The Conversable Economist blog cites and comments on new U.N. report on migrants worldwide. Here are excerpts:
“….there were around 244 million international migrants in the world in 2015, which equates to 3.3 per cent of the global population…. In 2016 there were 40.3 million internally displaced persons (IDPs) worldwide… the total number of people estimated to have been displaced globally is the highest on record. …
“The wages that migrants earn abroad can be many multiples of what they could earn doing similar jobs at home.
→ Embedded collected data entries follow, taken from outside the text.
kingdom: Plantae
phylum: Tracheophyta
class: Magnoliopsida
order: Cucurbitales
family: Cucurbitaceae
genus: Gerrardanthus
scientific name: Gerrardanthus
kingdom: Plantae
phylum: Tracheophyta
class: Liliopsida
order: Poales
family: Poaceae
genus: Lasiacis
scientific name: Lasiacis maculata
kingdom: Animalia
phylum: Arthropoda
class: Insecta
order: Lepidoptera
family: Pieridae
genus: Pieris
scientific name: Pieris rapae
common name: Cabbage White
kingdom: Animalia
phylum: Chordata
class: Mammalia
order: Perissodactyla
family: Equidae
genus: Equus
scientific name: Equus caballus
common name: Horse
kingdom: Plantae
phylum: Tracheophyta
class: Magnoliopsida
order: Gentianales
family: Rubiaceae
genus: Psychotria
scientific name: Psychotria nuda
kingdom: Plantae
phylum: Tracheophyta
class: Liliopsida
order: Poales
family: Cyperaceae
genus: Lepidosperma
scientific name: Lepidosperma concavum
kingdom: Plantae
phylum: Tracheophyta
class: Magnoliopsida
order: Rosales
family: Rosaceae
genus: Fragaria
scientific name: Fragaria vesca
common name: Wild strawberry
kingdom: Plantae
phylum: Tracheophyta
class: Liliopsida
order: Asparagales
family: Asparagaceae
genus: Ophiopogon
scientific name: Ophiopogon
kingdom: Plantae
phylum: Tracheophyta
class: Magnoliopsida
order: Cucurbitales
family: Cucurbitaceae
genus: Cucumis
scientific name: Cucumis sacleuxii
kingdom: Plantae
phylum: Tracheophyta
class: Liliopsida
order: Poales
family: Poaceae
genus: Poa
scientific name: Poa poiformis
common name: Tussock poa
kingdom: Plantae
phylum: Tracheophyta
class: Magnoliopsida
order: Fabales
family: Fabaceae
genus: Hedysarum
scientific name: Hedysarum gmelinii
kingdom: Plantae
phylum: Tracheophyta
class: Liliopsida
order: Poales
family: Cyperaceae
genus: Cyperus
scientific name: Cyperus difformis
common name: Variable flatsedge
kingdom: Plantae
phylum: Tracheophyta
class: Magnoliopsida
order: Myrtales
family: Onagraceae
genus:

For example, a study conducted in 2009 found that the ratio of wages earned by workers in the United States to wages earned by identical workers with the same country of birth, years of schooling, age and sex, and rural/urban residence) abroad [has a median ratio of 4.11.
“….according to a recent report by the World Bank, immigrants from the poorest countries, on average, experienced a 15-fold increase in income, a doubling of school enrollment rates, and a 16-fold reduction in child mortality after moving to a developed country,
“According to the World Bank, in 1990 migrants remitted around USD 29 billion to lower- and middle-income countries in 1990. This amount had more than doubled to USD 74 billion in 2000 and reached USD 429 billion in 2016. Globally, remittances are now more than three times the amount of official development assistance.
“….it is increasingly recognized that migrants can play a significant role in post-conflict reconstruction and recovery.
“… Immigration increases both the supply of and the demand for labour, which means that labour immigration (including of lower-skilled workers) can generate additional employment opportunities for existing workers. Of course, immigration can also have adverse labour market effects (e.g. on wages and employment of domestic workers), but most of the research literature finds that these negative impacts tend to be quite small, at least on average.
….in contrast to popular perceptions, a recent OECD study found that the net fiscal effects of immigration, i.e. the taxes migrants pay minus the benefits and government services they receive, tend to be quite small and – for most OECD countries analysed in the study – positive.”